A further problem with “women and femmes” is the way in which it suggests that womanhood and femininity are concurrent. You will never find someone referring to “men and butches,” because it is ridiculous to assume that manhood and masculine lesbian womanhood share common ground. However, when people invoke “women and femmes,” that is precisely what they are suggesting. Masculinity is not automatically a privilege! Butch lesbian women are not an oppressive class of people because of their masculinity. Performing masculinity as a woman is a deviance from “proper” gendered behavior and as such is a dangerous transgression for a woman to make. “Women and femmes” suggests that women are discernible by (and solely oppressed for) being feminine. This is a gross distortion of the way in which gendered oppression operates.

It is also worth considering who is left behind when feminists deploy “women and femmes.” If feminism is going to be concerned about the struggles of people beyond women, then it doesn’t make sense to only focus on people who identify as femme. Nonbinary people (whether assigned male or female at birth) who don’t identify as femme and transmasculine people are also in need of feminist intervention and attention. These people are not cisgender men, and as such, they are not at the top of the gender hierarchy and also require access to safer space and the help of gender liberation movements. Take, for instance, this “feminist fight club,” which professes to be a place for “women and femme-identifying people” to use wrestling to take out their rage at the right-wing government currently in power in England. How does this make sense? Did Theresa May pass a law that magically made oppression melt away for gendered minorities who don’t identify as femmes? I must have missed that.

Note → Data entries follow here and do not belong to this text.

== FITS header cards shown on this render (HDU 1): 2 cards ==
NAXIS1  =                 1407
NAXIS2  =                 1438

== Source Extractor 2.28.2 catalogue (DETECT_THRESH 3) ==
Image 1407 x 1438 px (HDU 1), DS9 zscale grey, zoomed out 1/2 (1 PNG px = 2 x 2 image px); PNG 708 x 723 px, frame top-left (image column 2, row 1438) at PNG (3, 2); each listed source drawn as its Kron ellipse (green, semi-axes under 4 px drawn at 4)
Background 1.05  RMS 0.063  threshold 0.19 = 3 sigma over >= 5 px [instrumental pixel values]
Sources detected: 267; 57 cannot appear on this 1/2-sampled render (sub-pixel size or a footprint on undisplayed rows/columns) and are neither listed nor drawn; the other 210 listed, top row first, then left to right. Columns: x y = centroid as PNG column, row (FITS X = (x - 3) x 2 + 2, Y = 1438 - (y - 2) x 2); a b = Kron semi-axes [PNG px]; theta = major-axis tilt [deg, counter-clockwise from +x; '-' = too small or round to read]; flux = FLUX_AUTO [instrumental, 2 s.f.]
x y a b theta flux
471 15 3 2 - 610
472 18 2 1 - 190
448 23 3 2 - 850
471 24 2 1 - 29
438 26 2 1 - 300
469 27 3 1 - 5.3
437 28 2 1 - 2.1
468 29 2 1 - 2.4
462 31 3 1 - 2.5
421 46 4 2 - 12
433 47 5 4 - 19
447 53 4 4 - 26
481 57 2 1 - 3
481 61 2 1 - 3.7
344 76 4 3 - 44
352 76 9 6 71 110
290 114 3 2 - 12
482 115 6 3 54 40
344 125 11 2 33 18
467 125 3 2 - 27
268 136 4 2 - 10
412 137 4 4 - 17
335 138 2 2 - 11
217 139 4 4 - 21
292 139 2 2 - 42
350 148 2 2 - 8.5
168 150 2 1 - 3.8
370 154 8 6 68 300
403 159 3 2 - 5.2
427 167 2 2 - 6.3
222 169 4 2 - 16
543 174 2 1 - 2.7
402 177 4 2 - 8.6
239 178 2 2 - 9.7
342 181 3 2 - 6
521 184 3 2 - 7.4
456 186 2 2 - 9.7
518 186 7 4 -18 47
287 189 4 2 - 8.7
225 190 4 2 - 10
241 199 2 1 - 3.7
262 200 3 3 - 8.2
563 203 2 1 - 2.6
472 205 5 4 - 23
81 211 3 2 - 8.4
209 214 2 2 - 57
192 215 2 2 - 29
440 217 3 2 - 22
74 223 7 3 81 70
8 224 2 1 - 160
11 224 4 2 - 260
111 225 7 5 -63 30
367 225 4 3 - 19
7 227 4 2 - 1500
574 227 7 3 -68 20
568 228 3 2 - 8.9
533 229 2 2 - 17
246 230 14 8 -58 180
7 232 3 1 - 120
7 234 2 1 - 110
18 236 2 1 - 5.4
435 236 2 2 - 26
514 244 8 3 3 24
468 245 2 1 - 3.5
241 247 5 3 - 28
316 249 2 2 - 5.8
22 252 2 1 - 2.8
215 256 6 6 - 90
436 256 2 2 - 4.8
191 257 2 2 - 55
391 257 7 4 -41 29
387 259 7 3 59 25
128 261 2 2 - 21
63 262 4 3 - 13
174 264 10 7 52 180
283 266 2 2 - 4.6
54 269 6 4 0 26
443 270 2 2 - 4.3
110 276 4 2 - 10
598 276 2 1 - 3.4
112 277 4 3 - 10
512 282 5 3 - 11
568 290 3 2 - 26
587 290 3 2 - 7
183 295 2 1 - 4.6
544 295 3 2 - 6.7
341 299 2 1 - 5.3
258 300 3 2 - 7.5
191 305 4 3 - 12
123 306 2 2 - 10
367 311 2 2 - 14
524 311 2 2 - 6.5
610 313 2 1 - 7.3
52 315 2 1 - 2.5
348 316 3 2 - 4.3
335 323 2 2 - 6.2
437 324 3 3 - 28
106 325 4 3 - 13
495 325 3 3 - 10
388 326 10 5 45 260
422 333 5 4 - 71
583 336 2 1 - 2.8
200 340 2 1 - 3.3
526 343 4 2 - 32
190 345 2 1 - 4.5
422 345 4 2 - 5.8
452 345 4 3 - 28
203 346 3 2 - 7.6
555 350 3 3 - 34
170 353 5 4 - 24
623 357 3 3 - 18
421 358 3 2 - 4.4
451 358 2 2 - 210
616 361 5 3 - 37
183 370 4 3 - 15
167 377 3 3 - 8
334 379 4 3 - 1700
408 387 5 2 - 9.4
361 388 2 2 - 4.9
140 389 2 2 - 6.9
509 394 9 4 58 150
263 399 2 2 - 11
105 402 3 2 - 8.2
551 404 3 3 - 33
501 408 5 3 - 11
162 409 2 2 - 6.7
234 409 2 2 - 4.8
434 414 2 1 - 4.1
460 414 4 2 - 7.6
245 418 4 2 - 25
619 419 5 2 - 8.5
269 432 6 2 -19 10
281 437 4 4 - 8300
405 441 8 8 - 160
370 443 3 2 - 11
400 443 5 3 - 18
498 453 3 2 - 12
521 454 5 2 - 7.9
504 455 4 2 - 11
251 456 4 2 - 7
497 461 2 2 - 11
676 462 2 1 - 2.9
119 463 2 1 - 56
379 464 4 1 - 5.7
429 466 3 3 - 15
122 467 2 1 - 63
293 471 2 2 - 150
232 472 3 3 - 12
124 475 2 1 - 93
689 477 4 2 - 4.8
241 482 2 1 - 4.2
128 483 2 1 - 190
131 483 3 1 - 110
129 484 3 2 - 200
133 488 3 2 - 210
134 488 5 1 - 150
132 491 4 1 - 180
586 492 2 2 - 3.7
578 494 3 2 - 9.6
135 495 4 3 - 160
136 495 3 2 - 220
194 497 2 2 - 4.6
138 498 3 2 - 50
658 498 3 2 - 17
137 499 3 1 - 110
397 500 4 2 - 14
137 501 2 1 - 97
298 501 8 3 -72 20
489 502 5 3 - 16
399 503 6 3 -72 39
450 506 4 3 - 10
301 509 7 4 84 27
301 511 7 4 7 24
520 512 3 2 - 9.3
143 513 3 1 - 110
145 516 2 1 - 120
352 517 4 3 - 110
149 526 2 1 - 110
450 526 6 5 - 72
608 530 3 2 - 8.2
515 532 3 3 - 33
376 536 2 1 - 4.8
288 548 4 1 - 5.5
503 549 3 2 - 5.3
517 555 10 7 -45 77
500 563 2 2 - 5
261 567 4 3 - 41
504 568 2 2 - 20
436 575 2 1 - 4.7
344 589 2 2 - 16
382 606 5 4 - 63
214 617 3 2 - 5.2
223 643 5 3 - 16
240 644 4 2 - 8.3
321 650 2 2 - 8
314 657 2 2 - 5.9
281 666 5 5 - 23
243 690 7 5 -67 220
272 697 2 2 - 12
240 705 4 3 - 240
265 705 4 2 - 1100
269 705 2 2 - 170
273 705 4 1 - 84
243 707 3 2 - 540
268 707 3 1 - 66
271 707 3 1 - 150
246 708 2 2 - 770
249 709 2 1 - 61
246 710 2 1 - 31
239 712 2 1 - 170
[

The continual use of “women and femmes” ultimately risks flattening the two terms into each other—a merging I’ve already begun to notice over the past few years. When people write that it is femmes who suffer from misogyny, they are erasing vast swaths of women and other people who are hurt by our male-dominated society. Femme is not a more inclusive way of saying women; it is its own identity with its own history. It boils my blood to see it being in used in ways which narrow our focus onto femininity and femininity alone as the source of women’s oppression.

Using language in a precise and intentional way is essential, especially when discussing topics fraught with political tension. Being aware of what we’re indicating through our language choice is necessary for a discourse that is respectful and effective—two things that “women and femmes” absolutely is not.

Kesiena Boom is a black lesbian feminist writer and sociologist. Her work mainly centers on issues of sex, sexuality, race and gender.